A este grupo de obras se integra la producción de otros creadores cruciales del sur de la Florida, entre los que destacan los nombres de COOPER, Naomi Fisher, Jacin Giordano, Jiae Hwang, y en el caso específico del vídeo, una de las manifestaciones con mayor preponderancia en la muestra, Susan Lee Chun, Christina Pettersson y Jen Stark.

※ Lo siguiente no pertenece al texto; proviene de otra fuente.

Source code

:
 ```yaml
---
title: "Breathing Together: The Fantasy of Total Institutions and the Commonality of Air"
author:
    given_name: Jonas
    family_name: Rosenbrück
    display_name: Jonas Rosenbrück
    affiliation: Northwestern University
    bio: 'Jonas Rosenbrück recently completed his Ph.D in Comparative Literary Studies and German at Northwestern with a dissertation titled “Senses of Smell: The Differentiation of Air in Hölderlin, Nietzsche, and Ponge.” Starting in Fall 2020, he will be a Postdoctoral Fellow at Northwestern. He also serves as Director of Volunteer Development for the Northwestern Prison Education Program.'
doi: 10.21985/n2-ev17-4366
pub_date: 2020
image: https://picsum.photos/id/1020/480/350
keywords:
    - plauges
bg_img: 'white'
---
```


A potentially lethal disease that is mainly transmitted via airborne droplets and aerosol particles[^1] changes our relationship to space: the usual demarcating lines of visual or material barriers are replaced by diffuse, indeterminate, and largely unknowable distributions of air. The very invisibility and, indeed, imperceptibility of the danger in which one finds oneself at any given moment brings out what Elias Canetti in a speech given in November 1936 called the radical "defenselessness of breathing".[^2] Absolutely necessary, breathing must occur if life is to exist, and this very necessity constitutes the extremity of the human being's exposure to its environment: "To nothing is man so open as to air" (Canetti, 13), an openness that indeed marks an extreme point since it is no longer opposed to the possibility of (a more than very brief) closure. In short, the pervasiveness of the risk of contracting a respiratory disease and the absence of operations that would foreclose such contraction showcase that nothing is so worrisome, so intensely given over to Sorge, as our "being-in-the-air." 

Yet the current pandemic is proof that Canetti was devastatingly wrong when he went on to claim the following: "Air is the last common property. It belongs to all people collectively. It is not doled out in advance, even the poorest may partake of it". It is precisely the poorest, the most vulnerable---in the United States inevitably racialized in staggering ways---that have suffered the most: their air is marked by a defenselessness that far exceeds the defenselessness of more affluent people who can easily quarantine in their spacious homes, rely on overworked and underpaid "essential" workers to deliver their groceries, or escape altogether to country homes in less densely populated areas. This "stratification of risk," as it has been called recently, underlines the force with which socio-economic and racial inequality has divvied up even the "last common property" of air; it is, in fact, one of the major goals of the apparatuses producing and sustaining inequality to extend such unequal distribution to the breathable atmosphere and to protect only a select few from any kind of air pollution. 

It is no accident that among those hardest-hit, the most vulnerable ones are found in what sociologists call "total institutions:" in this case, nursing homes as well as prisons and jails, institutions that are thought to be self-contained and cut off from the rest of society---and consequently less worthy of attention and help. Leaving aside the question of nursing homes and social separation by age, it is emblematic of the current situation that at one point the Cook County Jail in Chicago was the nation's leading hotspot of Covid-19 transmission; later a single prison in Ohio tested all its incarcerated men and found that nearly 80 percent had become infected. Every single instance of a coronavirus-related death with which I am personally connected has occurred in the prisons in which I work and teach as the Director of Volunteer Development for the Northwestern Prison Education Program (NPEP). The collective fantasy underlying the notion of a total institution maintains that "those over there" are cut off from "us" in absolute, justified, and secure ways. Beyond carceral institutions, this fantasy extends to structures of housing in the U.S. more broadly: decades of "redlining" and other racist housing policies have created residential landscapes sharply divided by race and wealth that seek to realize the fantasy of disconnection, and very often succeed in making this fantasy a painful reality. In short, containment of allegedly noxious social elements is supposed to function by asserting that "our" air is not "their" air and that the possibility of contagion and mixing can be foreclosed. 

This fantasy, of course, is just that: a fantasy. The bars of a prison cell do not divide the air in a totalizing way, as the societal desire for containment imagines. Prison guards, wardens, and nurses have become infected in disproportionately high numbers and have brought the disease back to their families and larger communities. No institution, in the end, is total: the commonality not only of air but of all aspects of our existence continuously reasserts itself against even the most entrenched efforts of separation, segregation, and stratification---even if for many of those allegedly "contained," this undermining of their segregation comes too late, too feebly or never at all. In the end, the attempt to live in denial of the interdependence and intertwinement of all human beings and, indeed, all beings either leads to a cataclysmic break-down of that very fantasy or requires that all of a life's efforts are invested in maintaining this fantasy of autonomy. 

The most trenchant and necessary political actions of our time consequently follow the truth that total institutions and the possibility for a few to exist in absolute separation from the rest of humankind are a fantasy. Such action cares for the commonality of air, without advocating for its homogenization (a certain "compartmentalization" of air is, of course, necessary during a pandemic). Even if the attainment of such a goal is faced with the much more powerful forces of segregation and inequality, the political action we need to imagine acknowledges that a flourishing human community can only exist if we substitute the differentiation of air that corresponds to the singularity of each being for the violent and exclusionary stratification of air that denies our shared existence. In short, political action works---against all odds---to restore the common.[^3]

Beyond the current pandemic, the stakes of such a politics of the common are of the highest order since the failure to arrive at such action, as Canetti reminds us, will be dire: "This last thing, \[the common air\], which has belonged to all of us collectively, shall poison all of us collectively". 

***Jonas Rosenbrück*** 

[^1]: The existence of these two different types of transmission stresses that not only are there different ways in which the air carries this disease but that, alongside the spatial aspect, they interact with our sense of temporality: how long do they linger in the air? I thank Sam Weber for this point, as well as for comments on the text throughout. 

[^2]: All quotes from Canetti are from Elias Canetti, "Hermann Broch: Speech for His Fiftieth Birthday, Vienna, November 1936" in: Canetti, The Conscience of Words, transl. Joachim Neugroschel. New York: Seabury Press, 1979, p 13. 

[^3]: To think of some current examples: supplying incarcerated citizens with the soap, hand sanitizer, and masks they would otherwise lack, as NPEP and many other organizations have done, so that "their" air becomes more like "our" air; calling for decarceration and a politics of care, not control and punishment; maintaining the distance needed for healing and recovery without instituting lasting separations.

Legend (2009), de Christina Pettersson, es una poética interpretación del filme sueco homónimo que procura la restauración entre el individuo y la naturaleza, mientras que Work in Progress ( Learning how to make Kimchee from Mom) (2006), de Susan Lee Chun, presenta un montaje paralelo a través del cual madre e hija procuran mantener la tradición y la identidad a partir de un plato típico de la cocina coreana.

Curada por Harumi Abe y John Kaufman, Persistence of the Memories es un acertado panorama del interés que ha guiado la colección de Liza y Arturo Mosquera desde 1989.

Además de la paciente labor de coleccionismo, esta pareja ha llevado dos espacios alternativos de gran importancia para nuestra ciudad: Farside Gallery y Art@Work.

Ubicados en el suburbio de Westchester, ambos espacios han contribuido a atraer un público no especializado que, en su mayoría, por primera vez tuvieron acceso a la escena artística gracias a Art@Work, un innovador proyecto que aprovecha el lobby de la oficina de ortodoncia del doctor Mosquera para favorecer el acercamiento al arte de un público no especializado. Por su parte, Farside Gallery ha sido un pulmón vital para la creación local.